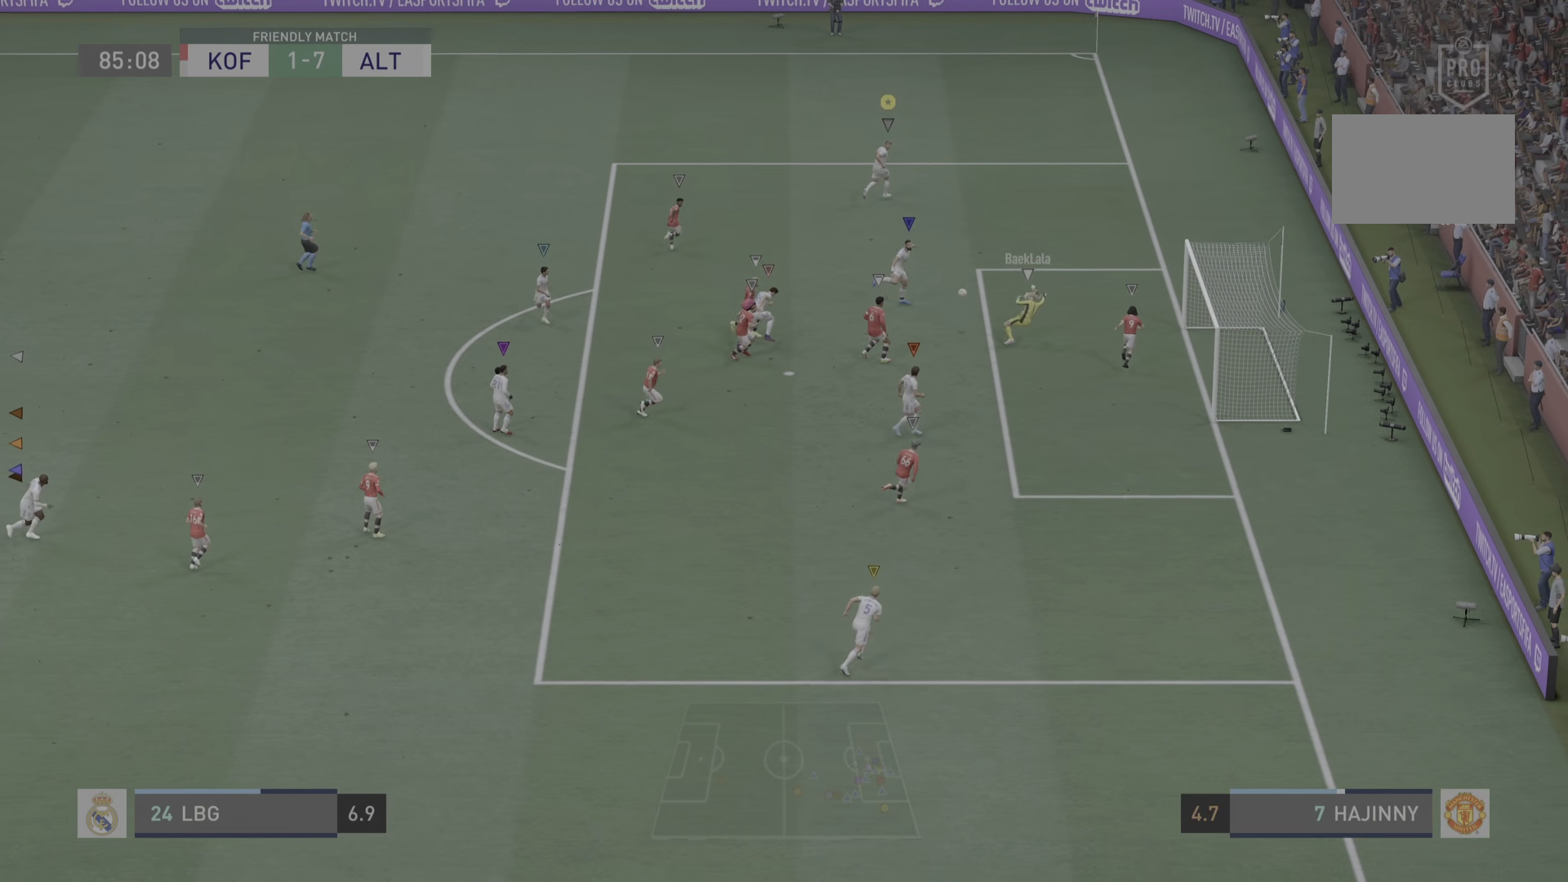
{"buttons": [], "left_stick": "left", "right_stick": "center", "events": [[450, "left_stick", "left"]]}
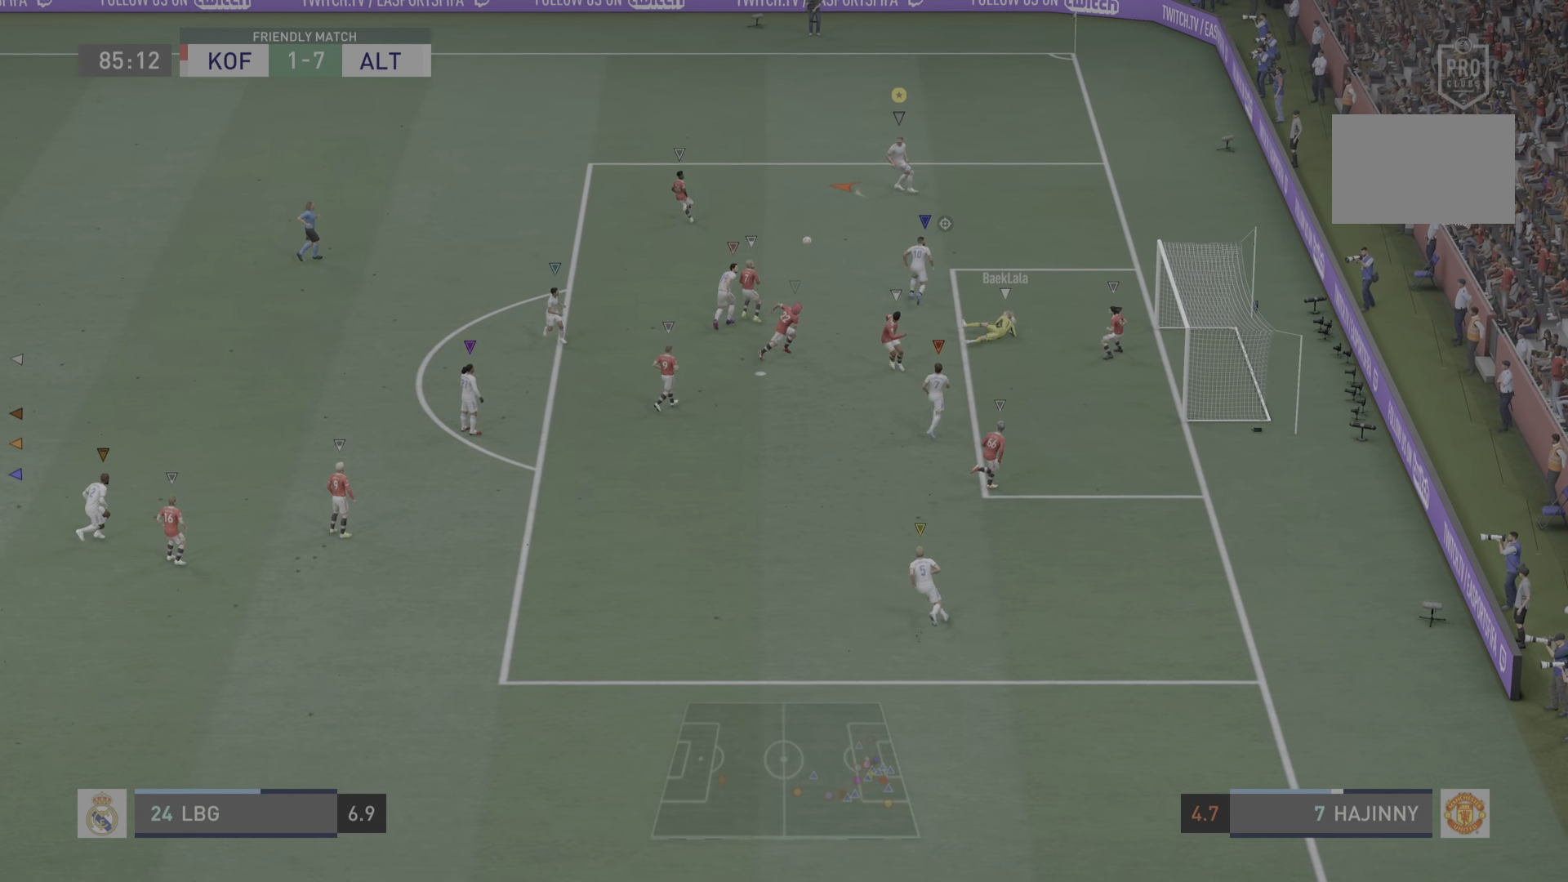
{"buttons": [], "left_stick": "left", "right_stick": "center", "events": []}
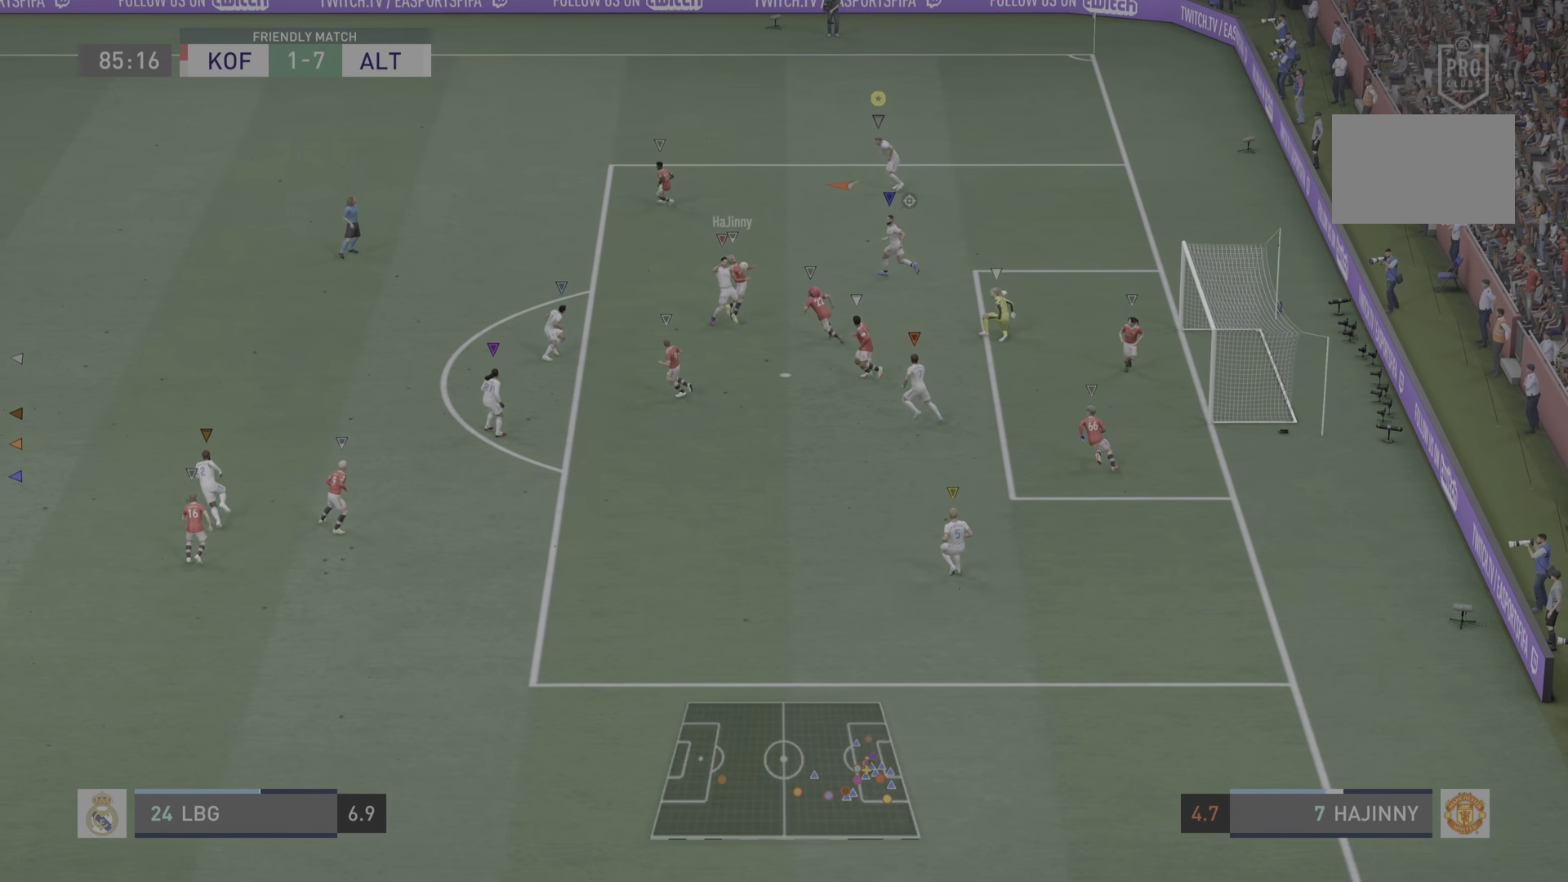
{"buttons": [], "left_stick": "center", "right_stick": "center", "events": [[100, "left_stick", "up-left"], [283, "left_stick", "center"]]}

════

= Your instructions =
The material above is to be output exactly, with each picture left out.

= Task response =
{"buttons": [], "left_stick": "left", "right_stick": "center", "events": [[450, "left_stick", "left"]]}
{"buttons": [], "left_stick": "left", "right_stick": "center", "events": []}
{"buttons": [], "left_stick": "center", "right_stick": "center", "events": [[100, "left_stick", "up-left"], [283, "left_stick", "center"]]}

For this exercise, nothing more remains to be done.